Sheffield’s funniest club confessions

Brace yourself, it doesn’t get much worse than this

| UPDATED

Let’s face it, we’ve all had ‘one of those nights’.

We’ve got hold of a few of your club confessions…and they’re not pretty.

Regret

1) My dinner wanted to join the party at Tuesday Club.

Third year Business and Hispanic Studies student

“One night, the heat, loud music and concoction of various alcohols in my body really got the better of me in Tuesday Club.

“Suddenly, I felt an almighty warmth rising from the bottom of my stomach. ‘I’m going to be sick, I told myself.

“Things escalated quickly. ‘Stay here you can keep it down’ instantly changed to ‘where the f*** are the toilets’. As I tried with all my might to burst through the crowd and find the nearest toilet, i quickly realised it was too late.

“A circle of horrified faces had formed a metre radius around me as my own vomit gushed out of my mouth.

“In a quick attempt to save myself, I crafted my dress into a makeshift bowl beneath my mouth, revealing my all and the entirety of my projectile to the rest of Foundry and Fusion.”

Tuesday Club

2) My Halloween nightmare.

What a bloody nightmare

Second year Journalism student

“I was so excited for my first Halloween at uni, and I’m never one to do things half-heartedly. So as the night arrived, I painted my face a ghostly white and squirted fake blood all over myself.

“With no time for pre-drinks, the drinks were flowing as soon as we arrived at Plug.

“Upon our return back inside from the smoking area, I jumped on my (evidently smaller than me) flatmate, sending us careering onto the sticky nightclub floor.

“Somehow, I managed to smash my face on the edge of the stage on my way down. I started laughing, simply to avoid to the tears.

“My flatmates face however, wasn’t laughing. It was one of shock, confusion, stifled laughter and horror. My hands were instantly covered in blood, and I felt it trickling down my face and neck.

“With the alcohol and goriness getting the better of me, I burst into tears as my friend escorted me to Plug’s medical room.

“Naturally, my friend reasoned that taking Snapchats of my misfortune was more worthwhile than actually nursing me.

“With blood still gushing, we were then told we were too drunk to be in the club, and i was consequently escorted out,and left bleeding on the street.”

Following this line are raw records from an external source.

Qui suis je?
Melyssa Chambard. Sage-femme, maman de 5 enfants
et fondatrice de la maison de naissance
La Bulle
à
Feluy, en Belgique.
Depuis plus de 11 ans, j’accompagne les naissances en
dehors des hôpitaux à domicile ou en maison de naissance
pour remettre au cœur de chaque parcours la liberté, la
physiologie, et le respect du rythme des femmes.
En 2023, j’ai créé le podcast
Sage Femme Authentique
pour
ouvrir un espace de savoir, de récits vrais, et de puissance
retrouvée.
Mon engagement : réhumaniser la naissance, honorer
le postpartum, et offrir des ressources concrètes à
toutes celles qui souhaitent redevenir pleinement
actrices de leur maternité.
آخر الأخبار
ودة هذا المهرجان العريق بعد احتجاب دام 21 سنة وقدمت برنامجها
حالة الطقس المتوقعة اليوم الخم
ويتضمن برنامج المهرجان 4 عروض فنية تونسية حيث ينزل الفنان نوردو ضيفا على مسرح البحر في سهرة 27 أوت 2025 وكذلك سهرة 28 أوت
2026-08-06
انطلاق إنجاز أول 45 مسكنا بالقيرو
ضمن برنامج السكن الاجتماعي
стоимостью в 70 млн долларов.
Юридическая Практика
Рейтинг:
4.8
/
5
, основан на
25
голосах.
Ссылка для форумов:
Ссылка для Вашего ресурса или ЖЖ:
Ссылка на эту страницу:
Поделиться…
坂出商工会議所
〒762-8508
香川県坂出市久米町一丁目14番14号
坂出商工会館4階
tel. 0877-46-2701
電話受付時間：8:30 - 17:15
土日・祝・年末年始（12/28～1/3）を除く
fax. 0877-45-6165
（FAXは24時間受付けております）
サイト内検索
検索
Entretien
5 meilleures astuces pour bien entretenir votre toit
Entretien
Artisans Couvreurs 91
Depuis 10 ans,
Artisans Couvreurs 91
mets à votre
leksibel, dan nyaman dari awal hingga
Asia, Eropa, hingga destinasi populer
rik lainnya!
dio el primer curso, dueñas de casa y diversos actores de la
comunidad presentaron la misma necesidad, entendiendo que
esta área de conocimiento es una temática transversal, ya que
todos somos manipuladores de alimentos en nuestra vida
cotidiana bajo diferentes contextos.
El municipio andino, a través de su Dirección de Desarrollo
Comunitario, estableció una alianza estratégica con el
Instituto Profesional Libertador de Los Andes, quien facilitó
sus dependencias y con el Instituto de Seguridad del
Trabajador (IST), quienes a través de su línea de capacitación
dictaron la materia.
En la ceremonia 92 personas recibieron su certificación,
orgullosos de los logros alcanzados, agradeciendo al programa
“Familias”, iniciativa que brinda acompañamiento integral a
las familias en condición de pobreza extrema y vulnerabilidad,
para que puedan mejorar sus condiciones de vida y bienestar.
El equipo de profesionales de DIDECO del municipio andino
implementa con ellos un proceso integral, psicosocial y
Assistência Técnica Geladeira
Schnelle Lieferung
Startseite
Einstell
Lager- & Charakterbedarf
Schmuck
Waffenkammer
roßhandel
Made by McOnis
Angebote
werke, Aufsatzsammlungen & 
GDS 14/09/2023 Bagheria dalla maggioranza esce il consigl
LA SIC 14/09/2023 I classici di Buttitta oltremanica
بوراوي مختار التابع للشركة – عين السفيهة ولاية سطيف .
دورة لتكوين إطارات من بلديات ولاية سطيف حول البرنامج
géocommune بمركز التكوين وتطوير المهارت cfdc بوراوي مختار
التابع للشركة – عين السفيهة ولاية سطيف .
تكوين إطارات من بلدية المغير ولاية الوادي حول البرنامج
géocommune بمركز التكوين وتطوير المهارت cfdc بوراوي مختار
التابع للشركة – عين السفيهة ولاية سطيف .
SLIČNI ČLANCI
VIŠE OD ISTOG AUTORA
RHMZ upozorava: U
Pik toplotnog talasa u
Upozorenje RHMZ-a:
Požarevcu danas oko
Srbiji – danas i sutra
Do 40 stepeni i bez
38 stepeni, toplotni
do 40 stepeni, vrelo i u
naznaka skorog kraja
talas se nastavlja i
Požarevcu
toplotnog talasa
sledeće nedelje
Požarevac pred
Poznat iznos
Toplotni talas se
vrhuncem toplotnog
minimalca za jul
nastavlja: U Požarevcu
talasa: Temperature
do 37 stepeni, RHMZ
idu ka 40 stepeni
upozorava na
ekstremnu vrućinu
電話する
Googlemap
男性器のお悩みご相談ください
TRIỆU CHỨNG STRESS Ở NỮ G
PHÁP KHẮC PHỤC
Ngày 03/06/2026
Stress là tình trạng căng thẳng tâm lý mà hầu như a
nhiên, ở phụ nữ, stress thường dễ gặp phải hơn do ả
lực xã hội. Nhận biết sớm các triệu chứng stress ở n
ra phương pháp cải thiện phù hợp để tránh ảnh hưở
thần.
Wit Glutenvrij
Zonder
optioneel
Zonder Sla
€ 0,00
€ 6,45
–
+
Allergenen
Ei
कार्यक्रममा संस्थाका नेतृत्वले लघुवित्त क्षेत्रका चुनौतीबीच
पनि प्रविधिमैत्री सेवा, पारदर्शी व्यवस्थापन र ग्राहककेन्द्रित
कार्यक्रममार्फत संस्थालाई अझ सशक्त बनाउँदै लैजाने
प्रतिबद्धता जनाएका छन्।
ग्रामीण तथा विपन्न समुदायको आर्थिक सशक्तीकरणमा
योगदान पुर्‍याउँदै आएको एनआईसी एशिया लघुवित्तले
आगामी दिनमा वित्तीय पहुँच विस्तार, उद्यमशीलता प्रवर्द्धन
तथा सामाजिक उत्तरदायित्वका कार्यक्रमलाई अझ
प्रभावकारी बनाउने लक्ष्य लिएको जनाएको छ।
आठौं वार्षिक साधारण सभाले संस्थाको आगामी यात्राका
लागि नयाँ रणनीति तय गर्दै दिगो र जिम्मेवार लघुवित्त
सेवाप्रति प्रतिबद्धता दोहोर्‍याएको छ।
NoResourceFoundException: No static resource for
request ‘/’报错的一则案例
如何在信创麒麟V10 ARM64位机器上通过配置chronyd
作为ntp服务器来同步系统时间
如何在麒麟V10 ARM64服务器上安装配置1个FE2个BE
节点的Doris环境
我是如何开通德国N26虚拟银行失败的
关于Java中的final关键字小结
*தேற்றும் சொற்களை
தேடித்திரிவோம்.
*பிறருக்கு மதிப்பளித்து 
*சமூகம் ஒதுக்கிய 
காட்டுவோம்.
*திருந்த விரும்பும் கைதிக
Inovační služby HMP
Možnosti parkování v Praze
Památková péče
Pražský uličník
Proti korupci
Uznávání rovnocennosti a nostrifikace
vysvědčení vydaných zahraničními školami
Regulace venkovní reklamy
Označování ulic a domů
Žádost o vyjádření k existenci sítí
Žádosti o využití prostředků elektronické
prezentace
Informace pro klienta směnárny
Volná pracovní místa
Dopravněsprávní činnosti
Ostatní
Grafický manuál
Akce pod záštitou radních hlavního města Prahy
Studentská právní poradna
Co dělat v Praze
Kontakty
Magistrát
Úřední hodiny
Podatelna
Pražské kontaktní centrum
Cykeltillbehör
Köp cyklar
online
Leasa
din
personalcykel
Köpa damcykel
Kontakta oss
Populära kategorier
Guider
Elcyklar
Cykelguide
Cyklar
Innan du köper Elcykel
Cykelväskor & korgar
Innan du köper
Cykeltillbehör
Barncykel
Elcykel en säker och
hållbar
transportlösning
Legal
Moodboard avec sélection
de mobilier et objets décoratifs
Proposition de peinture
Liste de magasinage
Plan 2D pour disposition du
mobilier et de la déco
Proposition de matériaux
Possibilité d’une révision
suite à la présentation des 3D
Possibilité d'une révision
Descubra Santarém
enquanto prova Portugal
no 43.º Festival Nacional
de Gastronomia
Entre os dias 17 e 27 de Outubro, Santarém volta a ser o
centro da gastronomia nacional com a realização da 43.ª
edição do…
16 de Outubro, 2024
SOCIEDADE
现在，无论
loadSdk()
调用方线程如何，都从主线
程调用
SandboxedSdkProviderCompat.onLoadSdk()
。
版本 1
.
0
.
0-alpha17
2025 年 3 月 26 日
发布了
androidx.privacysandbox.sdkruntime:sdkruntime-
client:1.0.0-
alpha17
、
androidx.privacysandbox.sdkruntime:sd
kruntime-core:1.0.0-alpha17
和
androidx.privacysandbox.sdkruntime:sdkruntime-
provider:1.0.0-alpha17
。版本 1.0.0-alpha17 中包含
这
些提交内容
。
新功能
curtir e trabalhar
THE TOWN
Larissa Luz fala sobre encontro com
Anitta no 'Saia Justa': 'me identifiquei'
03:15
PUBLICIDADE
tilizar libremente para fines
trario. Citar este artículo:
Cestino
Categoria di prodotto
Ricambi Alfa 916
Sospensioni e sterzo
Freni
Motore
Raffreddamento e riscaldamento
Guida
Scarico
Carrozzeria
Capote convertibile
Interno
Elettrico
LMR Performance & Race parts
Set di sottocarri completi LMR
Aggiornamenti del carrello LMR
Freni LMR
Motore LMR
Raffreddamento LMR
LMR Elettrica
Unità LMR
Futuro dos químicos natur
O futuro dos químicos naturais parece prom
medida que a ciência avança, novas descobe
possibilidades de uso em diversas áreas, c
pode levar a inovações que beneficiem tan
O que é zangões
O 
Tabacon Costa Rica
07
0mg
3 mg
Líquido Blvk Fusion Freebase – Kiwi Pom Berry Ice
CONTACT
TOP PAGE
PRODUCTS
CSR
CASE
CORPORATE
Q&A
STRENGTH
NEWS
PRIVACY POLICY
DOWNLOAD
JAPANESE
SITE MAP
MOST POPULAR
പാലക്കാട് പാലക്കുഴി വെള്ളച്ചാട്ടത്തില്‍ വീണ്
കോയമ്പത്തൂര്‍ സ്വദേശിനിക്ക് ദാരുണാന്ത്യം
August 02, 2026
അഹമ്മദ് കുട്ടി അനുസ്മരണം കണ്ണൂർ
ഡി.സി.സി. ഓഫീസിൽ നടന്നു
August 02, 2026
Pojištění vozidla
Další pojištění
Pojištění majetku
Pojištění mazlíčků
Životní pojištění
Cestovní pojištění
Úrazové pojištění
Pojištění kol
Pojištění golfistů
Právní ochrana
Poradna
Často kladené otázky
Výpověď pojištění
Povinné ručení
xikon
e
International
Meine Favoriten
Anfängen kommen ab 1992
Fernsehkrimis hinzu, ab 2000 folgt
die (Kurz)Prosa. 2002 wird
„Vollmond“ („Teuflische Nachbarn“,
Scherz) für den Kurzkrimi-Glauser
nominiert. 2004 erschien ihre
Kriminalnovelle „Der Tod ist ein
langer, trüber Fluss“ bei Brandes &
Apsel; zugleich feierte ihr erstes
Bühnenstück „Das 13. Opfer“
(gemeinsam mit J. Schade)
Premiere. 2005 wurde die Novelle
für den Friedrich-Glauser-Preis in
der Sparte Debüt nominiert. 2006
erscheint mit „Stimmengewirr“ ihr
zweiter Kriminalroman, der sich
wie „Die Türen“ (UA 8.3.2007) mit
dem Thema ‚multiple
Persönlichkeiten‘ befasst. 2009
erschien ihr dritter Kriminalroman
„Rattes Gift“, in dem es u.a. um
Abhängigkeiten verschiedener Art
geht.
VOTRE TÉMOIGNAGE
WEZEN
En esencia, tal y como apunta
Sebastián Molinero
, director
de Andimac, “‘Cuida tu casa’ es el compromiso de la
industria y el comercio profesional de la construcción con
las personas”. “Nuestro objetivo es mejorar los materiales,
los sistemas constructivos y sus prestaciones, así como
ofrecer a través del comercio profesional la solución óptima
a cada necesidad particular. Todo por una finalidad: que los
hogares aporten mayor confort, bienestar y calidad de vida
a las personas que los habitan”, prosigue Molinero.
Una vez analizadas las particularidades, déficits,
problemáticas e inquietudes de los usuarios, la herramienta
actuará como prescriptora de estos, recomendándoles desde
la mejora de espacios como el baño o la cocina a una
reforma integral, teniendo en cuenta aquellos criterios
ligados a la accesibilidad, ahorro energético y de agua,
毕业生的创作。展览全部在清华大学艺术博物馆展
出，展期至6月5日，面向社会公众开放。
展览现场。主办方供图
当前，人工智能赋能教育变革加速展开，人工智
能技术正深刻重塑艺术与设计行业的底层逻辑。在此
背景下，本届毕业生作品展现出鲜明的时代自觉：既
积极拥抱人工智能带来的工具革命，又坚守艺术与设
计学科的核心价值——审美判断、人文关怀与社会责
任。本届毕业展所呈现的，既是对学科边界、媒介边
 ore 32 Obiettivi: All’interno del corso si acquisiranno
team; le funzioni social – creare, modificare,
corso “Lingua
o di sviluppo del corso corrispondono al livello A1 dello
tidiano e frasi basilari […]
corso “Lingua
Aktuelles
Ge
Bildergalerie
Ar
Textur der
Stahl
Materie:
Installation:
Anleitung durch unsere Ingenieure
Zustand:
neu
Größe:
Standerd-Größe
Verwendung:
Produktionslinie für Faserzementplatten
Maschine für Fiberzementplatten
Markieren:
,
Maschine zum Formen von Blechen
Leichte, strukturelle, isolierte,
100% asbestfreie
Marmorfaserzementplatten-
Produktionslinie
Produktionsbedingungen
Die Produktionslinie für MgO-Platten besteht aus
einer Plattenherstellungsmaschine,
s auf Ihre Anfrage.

3) Two vodka lemonades and a new pair of underwear please.

“Can anyone smell piss?”

Heather, second year Dentistry student

“I’d never been to DQ before and wanted to find out what all the fuss was about. A few hours in and the night was going well… until they decided to set off an indoor firework of confetti.

“I’d never had a weak bladder before, and I’m fairly sure i don’t have a family history of it- but this was the night that everything changed.

“The firework went off with such a bang that I literally wet myself.

“I instantly felt it creep down my leg and although I tried to hide it, it was impossible.

“Weirdly, but luckily, my friend gave me her underwear as I was wearing a skirt.

“It’s fair to say I definitely wasn’t getting any that night.”

4) Poo did it?

The scene of the crime

Matt, third year medic

“So it was our first ever flat party and we invited everyone we knew.  Our  8 person Derwent flat was filled with at least 50 people, sweaty bodies spilling out from almost every room.

“Good music blaring, drinks flowing and everyone having fun, we all started to smell something… something not right. It was only until about half an hour later that I realised.

“A poo. A human poo in the corner of the room.

“In a state of disbelief I informed my other flatmates, who then had to shut off the music to get everyone’s attention.

“Obviously our party guests were as horrified as we were, and consequently our flat emptied out in a grand total of about 2 minutes.

“That was nearly 2 years ago, and to this day we have no idea who did it.”

5) Last night a DJ saved my life

“Somebody, help me”

David, second year Politics student

“It was my first trip to Corp and I thought I was ready. I’d heard about the rainbow challenge and was thoroughly excited at the prospect of trying it.

“We got to Corp and it was everything I had expected, but worse.

“As the night went on and the rainbow challenged progressed, I got more and more drunk. I’d just made it to the upstairs room but the floor was that slippy, I literally fell like a sack of shit straight onto it.

“I whacked my head on the floor, but thought nothing of it, so like a true trooper,  got straight back up and carried on dancing.

“I started to feel dizzy though, so i stumbled up to the DJ booth in a drunken search for help. He seemed concerned, and ended up sitting me down and nursing me back to health with an ice pack.

“I felt as good as new and continued throwing my shapes on the dance floor.”